→ **Your instructions**
Copy out each entry below verbatim, skipping the images.

Records from a data source:
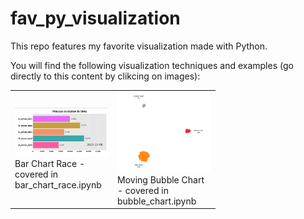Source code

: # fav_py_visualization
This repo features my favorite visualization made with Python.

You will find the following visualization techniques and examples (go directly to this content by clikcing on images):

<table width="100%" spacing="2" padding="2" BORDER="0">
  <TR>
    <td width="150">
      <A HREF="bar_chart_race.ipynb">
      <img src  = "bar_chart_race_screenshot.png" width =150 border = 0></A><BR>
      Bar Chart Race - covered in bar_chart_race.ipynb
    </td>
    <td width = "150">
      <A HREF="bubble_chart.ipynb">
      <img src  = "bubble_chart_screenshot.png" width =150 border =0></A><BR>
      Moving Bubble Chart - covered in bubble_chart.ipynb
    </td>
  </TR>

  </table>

→ **Exercise solution**
Source code

: # fav_py_visualization
This repo features my favorite visualization made with Python.

You will find the following visualization techniques and examples (go directly to this content by clikcing on images):

<table width="100%" spacing="2" padding="2" BORDER="0">
  <TR>
    <td width="150">
      <A HREF="bar_chart_race.ipynb">
      <img src  = "bar_chart_race_screenshot.png" width =150 border = 0></A><BR>
      Bar Chart Race - covered in bar_chart_race.ipynb
    </td>
    <td width = "150">
      <A HREF="bubble_chart.ipynb">
      <img src  = "bubble_chart_screenshot.png" width =150 border =0></A><BR>
      Moving Bubble Chart - covered in bubble_chart.ipynb
    </td>
  </TR>

  </table>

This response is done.